» **Instructions to follow**
Would you show every line from the records that holds "χρήση"?

» **Data to examine**
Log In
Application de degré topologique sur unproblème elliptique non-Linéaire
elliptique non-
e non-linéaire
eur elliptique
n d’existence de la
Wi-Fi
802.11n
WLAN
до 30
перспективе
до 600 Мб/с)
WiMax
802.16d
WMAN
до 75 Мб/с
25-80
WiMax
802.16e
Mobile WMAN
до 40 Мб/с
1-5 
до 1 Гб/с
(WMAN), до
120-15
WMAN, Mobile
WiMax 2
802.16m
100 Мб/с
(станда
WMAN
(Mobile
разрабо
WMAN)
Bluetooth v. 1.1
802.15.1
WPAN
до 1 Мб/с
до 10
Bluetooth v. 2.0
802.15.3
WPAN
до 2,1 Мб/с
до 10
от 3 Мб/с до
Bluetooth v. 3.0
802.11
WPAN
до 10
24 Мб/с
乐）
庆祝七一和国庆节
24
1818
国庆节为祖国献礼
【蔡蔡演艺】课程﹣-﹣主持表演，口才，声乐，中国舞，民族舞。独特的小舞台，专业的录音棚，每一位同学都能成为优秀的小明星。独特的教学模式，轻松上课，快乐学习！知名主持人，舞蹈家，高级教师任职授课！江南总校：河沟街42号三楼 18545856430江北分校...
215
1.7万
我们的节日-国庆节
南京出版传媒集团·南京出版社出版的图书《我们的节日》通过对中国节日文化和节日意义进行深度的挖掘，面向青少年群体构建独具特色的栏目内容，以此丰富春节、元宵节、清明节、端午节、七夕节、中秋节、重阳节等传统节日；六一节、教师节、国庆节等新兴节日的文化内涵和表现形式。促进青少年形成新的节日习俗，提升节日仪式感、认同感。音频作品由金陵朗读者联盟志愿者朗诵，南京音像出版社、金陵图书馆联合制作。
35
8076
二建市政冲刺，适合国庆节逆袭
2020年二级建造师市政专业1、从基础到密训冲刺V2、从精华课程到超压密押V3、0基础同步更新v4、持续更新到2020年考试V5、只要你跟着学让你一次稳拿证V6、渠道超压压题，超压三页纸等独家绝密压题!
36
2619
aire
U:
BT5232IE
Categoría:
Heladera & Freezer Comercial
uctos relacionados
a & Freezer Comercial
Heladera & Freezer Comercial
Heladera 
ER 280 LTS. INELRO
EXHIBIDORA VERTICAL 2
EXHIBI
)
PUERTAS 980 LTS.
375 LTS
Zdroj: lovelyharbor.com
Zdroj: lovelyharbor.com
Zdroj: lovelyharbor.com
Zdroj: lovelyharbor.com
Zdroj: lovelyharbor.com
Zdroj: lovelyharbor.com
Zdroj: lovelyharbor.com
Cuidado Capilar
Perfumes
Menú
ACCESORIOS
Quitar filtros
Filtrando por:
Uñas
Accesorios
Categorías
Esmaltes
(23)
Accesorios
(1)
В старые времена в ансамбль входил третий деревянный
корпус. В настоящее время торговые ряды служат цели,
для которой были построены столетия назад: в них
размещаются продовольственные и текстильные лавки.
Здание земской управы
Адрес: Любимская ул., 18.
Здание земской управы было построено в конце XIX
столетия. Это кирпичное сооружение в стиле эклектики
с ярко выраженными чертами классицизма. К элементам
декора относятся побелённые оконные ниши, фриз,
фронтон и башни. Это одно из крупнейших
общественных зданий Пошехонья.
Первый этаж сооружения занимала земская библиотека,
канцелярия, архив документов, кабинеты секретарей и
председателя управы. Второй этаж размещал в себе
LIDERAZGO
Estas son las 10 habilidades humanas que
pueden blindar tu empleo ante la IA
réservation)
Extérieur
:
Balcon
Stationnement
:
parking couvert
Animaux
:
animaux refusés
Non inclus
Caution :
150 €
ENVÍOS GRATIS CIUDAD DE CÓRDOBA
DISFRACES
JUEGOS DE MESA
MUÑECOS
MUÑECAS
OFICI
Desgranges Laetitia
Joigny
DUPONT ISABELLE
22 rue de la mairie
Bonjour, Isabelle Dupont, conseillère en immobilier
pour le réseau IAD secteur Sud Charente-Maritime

---

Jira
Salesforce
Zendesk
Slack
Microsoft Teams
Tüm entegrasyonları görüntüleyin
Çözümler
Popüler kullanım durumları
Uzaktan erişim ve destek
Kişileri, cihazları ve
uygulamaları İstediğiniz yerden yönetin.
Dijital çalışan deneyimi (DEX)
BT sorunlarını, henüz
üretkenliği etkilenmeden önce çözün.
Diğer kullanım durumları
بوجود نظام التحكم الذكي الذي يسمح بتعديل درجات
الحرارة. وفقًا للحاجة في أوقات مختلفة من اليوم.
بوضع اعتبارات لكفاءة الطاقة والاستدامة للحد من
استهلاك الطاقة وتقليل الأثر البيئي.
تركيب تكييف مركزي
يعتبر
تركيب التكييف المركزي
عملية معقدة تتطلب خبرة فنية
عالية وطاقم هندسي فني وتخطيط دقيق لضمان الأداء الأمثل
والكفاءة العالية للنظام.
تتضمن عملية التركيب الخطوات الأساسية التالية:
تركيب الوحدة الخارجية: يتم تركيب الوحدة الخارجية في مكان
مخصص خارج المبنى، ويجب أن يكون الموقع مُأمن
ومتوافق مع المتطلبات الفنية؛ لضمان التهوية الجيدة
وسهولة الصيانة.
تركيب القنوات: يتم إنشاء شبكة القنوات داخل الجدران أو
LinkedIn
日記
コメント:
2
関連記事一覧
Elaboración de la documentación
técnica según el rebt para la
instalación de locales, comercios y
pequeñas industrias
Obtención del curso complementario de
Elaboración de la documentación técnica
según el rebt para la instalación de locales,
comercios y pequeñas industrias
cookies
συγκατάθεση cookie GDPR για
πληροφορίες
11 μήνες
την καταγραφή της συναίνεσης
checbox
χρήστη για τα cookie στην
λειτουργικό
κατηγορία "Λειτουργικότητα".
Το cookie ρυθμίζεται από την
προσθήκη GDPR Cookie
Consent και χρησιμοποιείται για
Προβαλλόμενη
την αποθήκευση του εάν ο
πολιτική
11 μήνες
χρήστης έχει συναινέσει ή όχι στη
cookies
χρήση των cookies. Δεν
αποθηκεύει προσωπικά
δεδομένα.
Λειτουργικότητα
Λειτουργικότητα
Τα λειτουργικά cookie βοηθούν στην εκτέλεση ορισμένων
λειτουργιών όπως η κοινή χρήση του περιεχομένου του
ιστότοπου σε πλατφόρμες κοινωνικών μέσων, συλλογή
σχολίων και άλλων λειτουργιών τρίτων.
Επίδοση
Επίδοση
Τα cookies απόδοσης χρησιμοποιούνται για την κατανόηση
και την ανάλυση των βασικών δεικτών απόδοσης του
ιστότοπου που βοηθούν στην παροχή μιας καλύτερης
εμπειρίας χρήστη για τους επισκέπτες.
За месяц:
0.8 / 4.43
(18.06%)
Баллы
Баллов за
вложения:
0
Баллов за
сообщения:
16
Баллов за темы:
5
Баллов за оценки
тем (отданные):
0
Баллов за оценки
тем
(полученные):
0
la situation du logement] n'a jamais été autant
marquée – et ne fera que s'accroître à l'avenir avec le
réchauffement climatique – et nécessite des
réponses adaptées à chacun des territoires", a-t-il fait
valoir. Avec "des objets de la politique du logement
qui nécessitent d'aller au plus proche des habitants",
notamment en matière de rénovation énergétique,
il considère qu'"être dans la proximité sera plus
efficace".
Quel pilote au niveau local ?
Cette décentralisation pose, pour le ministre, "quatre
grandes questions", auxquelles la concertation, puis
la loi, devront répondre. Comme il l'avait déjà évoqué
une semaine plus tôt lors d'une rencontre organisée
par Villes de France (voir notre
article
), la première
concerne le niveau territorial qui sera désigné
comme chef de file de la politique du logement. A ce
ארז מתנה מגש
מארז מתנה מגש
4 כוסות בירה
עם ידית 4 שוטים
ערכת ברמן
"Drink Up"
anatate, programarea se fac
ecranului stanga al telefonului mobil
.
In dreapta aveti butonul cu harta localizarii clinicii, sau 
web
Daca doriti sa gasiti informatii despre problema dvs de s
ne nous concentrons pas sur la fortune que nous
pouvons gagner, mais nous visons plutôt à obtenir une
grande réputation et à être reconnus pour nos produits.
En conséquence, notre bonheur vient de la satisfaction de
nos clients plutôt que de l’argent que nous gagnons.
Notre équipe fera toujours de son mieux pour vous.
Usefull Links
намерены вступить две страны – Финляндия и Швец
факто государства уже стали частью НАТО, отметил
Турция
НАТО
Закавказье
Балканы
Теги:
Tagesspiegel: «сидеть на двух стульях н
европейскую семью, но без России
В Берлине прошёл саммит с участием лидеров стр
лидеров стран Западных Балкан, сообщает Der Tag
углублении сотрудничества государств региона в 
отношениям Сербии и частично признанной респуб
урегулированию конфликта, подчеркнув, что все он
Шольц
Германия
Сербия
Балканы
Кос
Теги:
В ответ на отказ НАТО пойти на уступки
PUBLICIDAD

* * *

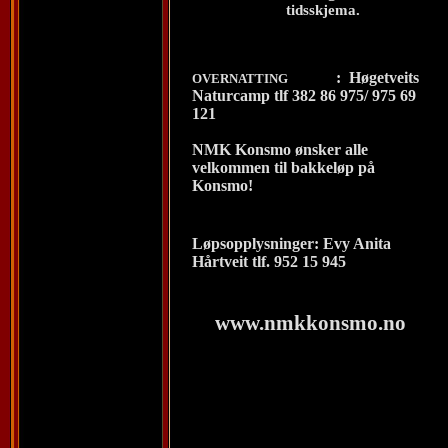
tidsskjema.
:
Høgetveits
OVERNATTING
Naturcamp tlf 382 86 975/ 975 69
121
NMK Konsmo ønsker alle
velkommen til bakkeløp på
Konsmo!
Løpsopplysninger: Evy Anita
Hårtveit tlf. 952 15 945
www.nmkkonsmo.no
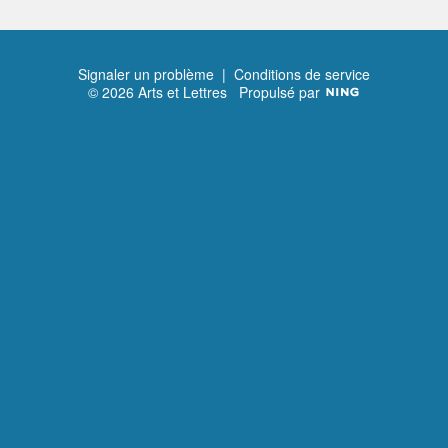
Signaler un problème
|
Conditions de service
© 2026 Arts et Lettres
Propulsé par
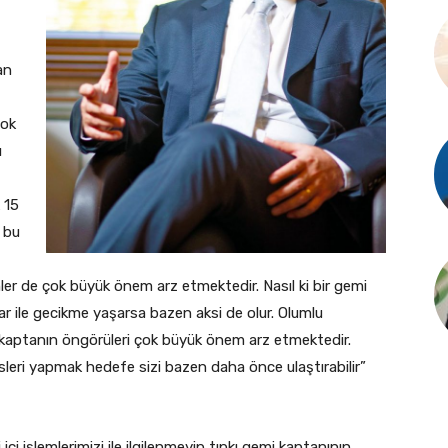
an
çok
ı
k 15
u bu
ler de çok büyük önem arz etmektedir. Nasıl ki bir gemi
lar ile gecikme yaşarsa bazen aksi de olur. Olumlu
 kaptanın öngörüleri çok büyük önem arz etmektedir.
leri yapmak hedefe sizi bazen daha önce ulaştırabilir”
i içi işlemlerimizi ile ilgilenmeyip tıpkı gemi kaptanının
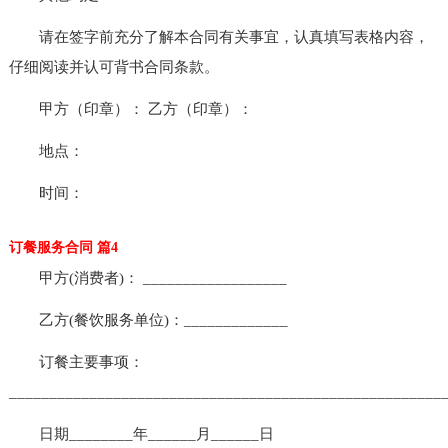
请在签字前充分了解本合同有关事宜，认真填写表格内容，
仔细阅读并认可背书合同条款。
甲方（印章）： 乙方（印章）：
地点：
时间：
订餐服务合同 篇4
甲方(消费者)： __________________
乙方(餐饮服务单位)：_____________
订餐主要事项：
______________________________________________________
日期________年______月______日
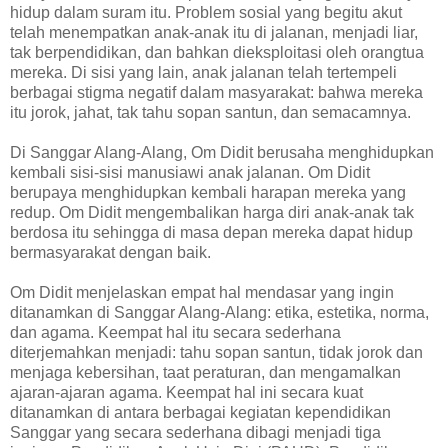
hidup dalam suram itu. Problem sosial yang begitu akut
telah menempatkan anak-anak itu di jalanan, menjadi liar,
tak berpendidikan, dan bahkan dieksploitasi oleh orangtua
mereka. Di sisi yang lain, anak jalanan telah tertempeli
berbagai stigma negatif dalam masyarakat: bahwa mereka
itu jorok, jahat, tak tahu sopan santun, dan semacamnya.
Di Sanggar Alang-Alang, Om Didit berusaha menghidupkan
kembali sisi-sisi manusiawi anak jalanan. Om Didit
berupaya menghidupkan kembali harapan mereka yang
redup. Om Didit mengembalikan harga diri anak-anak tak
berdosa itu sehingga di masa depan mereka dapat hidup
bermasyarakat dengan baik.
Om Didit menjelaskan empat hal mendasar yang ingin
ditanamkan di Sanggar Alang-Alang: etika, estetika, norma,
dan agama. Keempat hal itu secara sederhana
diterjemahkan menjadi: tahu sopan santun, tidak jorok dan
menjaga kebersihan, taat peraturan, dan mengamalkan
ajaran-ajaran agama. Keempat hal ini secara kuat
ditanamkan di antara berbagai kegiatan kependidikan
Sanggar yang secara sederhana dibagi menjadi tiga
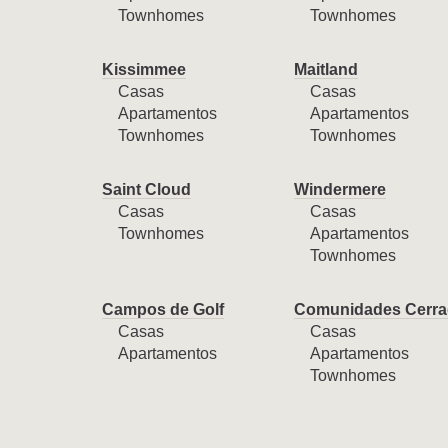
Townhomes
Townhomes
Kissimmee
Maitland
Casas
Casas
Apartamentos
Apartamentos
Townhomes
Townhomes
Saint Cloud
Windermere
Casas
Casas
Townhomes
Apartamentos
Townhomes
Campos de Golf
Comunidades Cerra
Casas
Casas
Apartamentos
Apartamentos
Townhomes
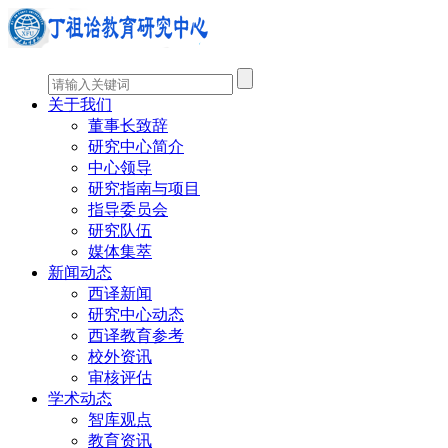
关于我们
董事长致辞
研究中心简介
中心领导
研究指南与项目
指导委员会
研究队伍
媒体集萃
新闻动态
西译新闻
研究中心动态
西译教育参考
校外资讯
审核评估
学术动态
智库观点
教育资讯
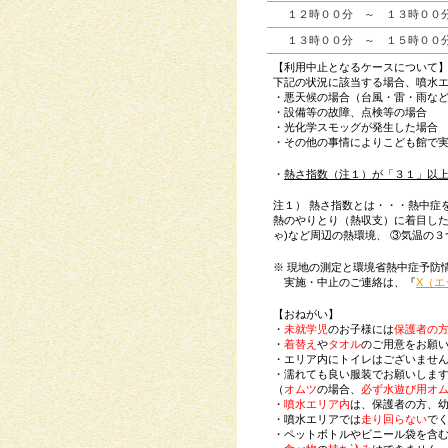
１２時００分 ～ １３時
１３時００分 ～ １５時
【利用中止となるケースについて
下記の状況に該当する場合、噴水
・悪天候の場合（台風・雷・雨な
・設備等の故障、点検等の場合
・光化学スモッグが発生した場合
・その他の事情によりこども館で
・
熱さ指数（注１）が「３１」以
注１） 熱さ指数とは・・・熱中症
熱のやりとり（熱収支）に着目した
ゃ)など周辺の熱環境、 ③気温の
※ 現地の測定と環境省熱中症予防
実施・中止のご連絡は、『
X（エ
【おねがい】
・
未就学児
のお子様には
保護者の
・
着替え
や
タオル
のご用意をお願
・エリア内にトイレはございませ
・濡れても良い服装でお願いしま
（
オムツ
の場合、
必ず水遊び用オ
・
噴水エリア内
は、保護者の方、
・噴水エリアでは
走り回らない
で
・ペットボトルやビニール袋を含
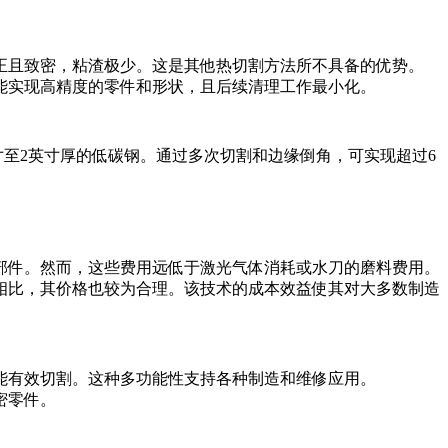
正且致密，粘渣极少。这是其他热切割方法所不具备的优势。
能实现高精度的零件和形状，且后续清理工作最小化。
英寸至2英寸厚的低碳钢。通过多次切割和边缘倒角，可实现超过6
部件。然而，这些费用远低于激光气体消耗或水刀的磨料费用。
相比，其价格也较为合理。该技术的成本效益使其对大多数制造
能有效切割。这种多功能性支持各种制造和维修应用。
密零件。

» **Task answer**
χρήση των cookies. Δεν
λειτουργιών όπως η κοινή χρήση του περιεχομένου του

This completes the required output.